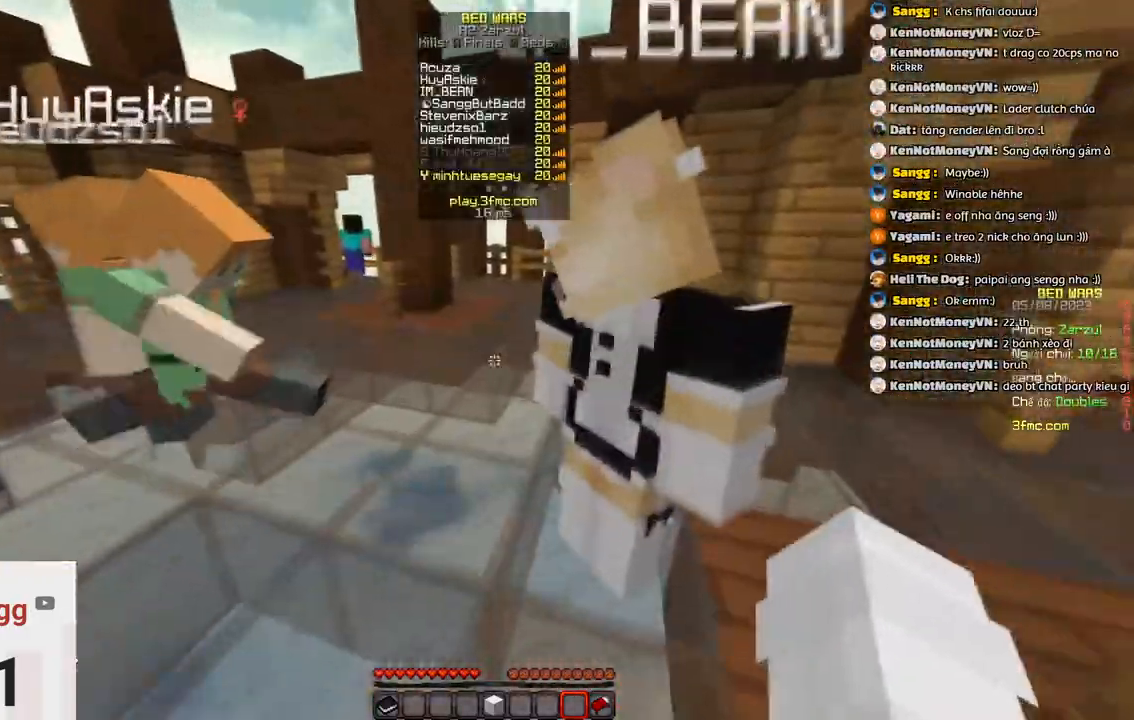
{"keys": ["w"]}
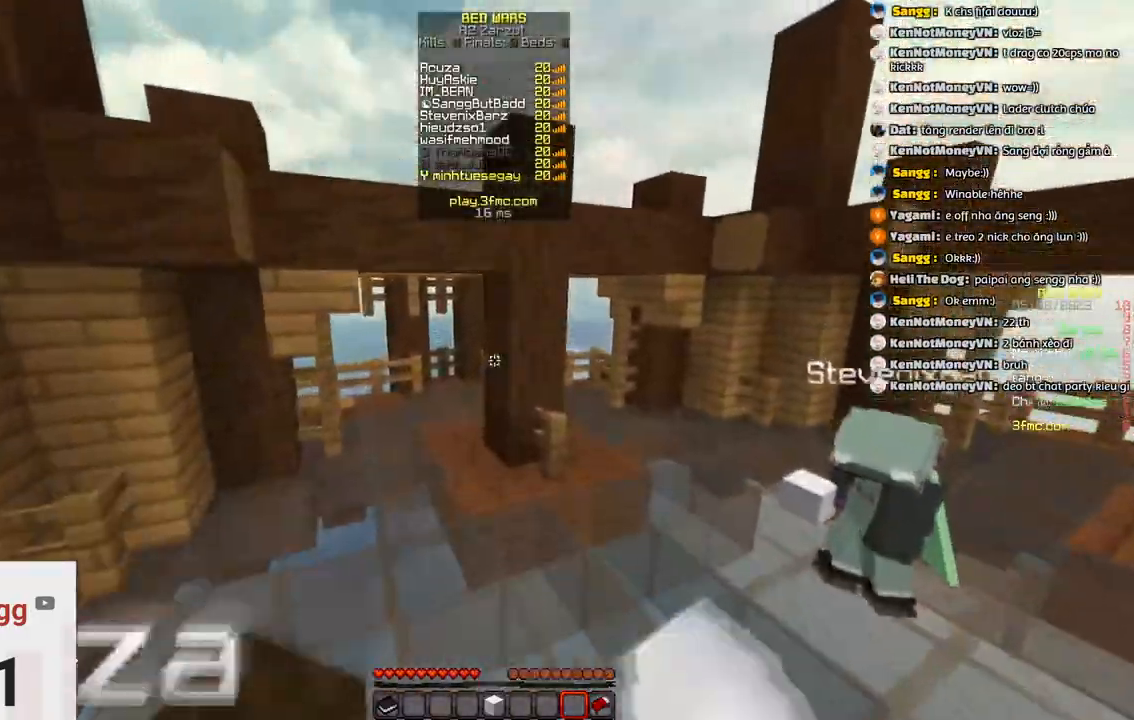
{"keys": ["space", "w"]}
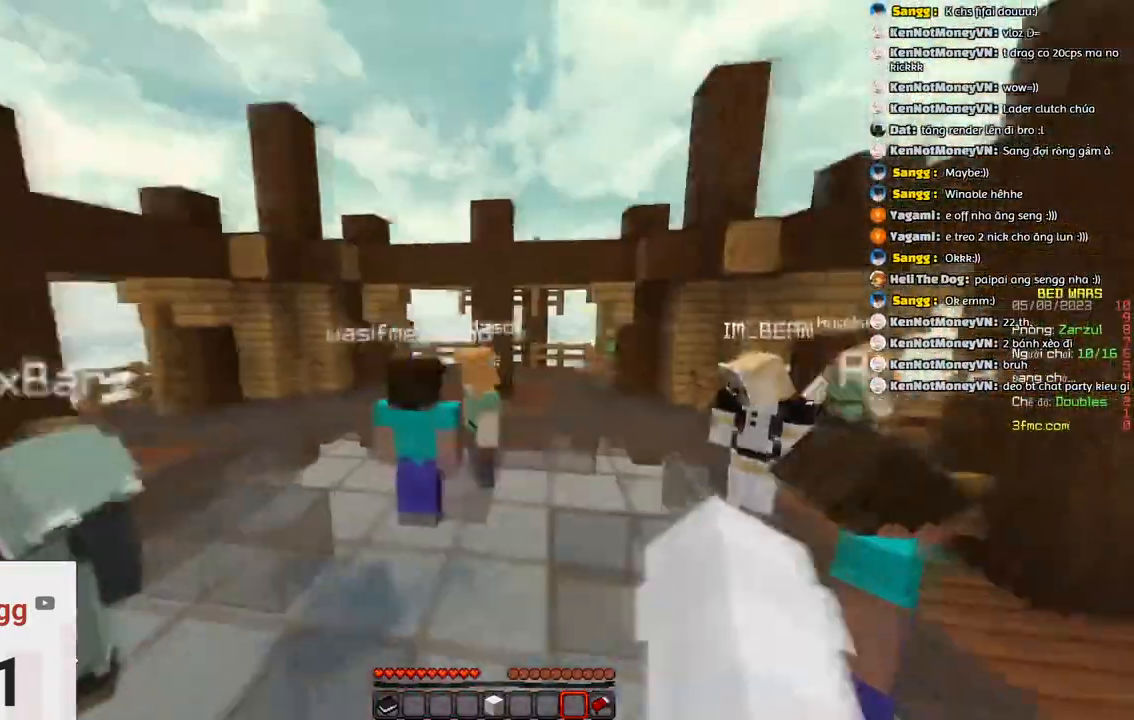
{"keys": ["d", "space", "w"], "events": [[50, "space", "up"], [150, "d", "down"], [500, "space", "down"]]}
——
> **Task statement**: Reproduce the material exactly. Pictures stay out.

> **Solution for this task**:
{"keys": ["w"]}
{"keys": ["space", "w"]}
{"keys": ["d", "space", "w"], "events": [[50, "space", "up"], [150, "d", "down"], [500, "space", "down"]]}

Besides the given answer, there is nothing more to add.